Adults are divided on the matter. Shocking that people are split on an issue these days, I know.

The issue has divided parents, child nutrition specialists, school meals officials and others. Proponents of limiting flavored milk say it has added sugars that contribute to childhood obesity and set preferences for overly sweet drinks. But opponents, including the dairy industry and many school districts, say removing it will lead to children drinking less milk.

We want to take a product that most kids like and that contains nine essential nutrients and say, “You can’t drink this, you have to drink it straight?” asked Katie Wilson, executive director of the Urban School Food Alliance, which represents 18 of the largest school districts in the country. What are we trying to prove?

The problem is that flavored milks are offered for children to drink milk. Children who turn up their noses at white milk will drink flavored milk. The USDA is between a rock and a hard place on the matter.

The USDA proposed guidelines for school meals earlier this year but withheld the recommendation on flavored milks, most of which are chocolate.

Flavored milk is a challenging matter for figuring out exactly the best path forward, said Cindy Long, administrator of the USDA’s Food and Nutrition Service, explaining why the agency is evaluating two options. We really want to encourage children to consume milk and we also recognize the need to reduce the consumption of added sugars.

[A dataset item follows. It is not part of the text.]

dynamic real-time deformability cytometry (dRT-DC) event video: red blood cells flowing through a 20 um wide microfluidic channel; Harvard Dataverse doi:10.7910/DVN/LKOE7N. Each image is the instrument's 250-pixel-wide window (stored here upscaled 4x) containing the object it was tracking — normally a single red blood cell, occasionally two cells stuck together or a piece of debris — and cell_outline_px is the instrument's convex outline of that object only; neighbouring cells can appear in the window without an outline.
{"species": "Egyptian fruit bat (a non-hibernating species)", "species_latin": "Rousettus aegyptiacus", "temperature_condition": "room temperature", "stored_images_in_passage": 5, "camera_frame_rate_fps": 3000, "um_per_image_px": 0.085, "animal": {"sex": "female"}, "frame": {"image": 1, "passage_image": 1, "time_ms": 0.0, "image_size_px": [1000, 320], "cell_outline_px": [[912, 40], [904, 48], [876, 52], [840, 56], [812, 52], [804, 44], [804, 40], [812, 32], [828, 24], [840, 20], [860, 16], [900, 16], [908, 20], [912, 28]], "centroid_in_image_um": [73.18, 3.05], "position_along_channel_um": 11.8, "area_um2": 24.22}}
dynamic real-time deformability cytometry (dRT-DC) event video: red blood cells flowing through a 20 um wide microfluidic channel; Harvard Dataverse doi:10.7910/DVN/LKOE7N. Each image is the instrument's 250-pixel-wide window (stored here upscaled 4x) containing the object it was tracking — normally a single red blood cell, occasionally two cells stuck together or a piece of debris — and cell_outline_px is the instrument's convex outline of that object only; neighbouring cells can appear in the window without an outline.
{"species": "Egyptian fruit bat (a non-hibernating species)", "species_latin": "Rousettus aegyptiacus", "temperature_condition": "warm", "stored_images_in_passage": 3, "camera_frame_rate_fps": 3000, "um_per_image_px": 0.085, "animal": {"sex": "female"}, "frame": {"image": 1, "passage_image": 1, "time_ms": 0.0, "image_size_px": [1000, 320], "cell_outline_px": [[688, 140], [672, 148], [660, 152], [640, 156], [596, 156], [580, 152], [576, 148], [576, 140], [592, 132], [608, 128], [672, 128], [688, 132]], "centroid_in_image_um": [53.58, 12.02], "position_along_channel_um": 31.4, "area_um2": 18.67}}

The USDA is considering excluding flavored lattes for elementary and possibly middle school, but continues to offer it in high school. Or it could continue to offer it at all grade levels.

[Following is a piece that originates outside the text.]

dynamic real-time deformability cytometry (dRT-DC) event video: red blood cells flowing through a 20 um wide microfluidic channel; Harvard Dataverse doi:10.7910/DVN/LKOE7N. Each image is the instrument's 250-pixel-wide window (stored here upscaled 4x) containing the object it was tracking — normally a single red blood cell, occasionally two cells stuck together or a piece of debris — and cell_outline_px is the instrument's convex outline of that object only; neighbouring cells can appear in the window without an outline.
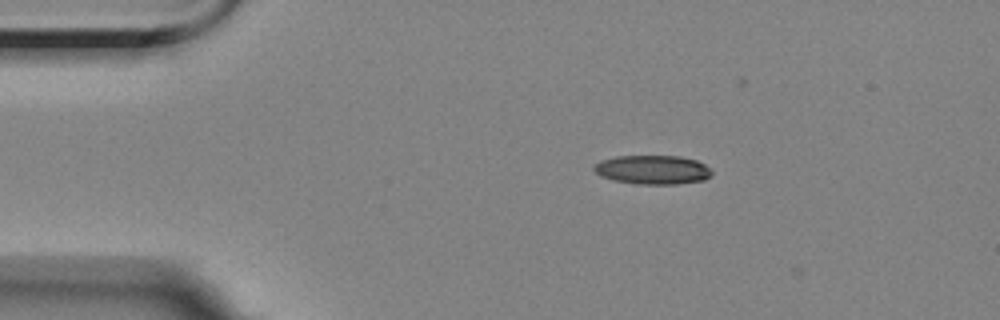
{"species": "Egyptian fruit bat (a non-hibernating species)", "species_latin": "Rousettus aegyptiacus", "temperature_condition": "room temperature", "stored_images_in_passage": 3, "camera_frame_rate_fps": 3000, "um_per_image_px": 0.085, "animal": {"sex": "female"}, "frame": {"image": 1, "passage_image": 1, "time_ms": 0.0, "image_size_px": [1000, 320], "cell_outline_px": [[712, 176], [704, 180], [676, 184], [636, 184], [612, 180], [600, 176], [592, 168], [600, 160], [616, 156], [680, 156], [696, 160], [704, 164], [712, 172]], "centroid_in_image_um": [55.46, 14.43], "position_along_channel_um": 29.5, "area_um2": 20.0}}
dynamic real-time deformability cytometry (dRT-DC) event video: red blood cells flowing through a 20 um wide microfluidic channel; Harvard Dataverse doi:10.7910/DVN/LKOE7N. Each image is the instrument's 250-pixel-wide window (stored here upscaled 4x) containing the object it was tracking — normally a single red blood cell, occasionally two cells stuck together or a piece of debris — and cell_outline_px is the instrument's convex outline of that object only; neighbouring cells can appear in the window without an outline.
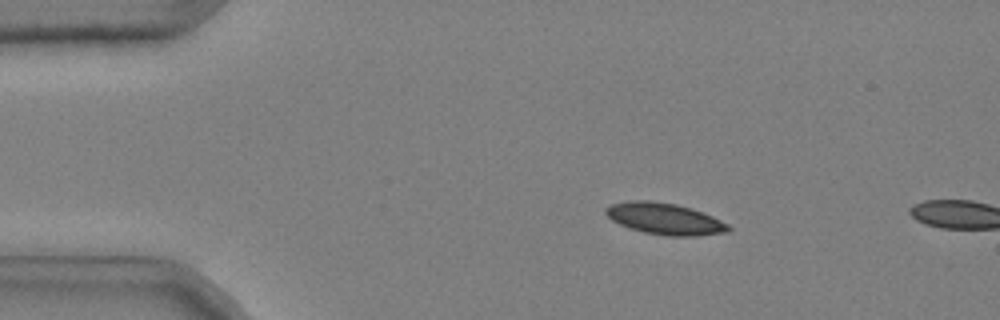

The dairy industry is working to keep flavored milk in schools. Less sugar in those dairy options will likely be a requirement if they stay in schools. One thing is certain, when flavored milks are not available, less milk is consumed.

The industry has allies among school officials involved in planning and preparing school meals, who fear limiting chocolate milk will cause children to drink less milk, limiting their intake of calcium and other nutrients.

Jessica Gould, director of nutritional services for Littleton Public Schools in Colorado, said her school district’s milk consumption dropped significantly as she had trouble getting chocolate milk during the Covid-19 pandemic.

Do we want children to get the calcium, protein, additional nutrients that are part of milk? she asked. Because when we only provided white milk, we saw that a significant amount of students didn’t take milk in general.

The USDA is required by law to set standards for the food and beverages served to school-age children. It’s a hot topic with parents and other concerned adults. Around 90,000 comments have been received since the new guidelines for school menus were proposed in February. Guidelines include gradually reducing the salt content of school meals.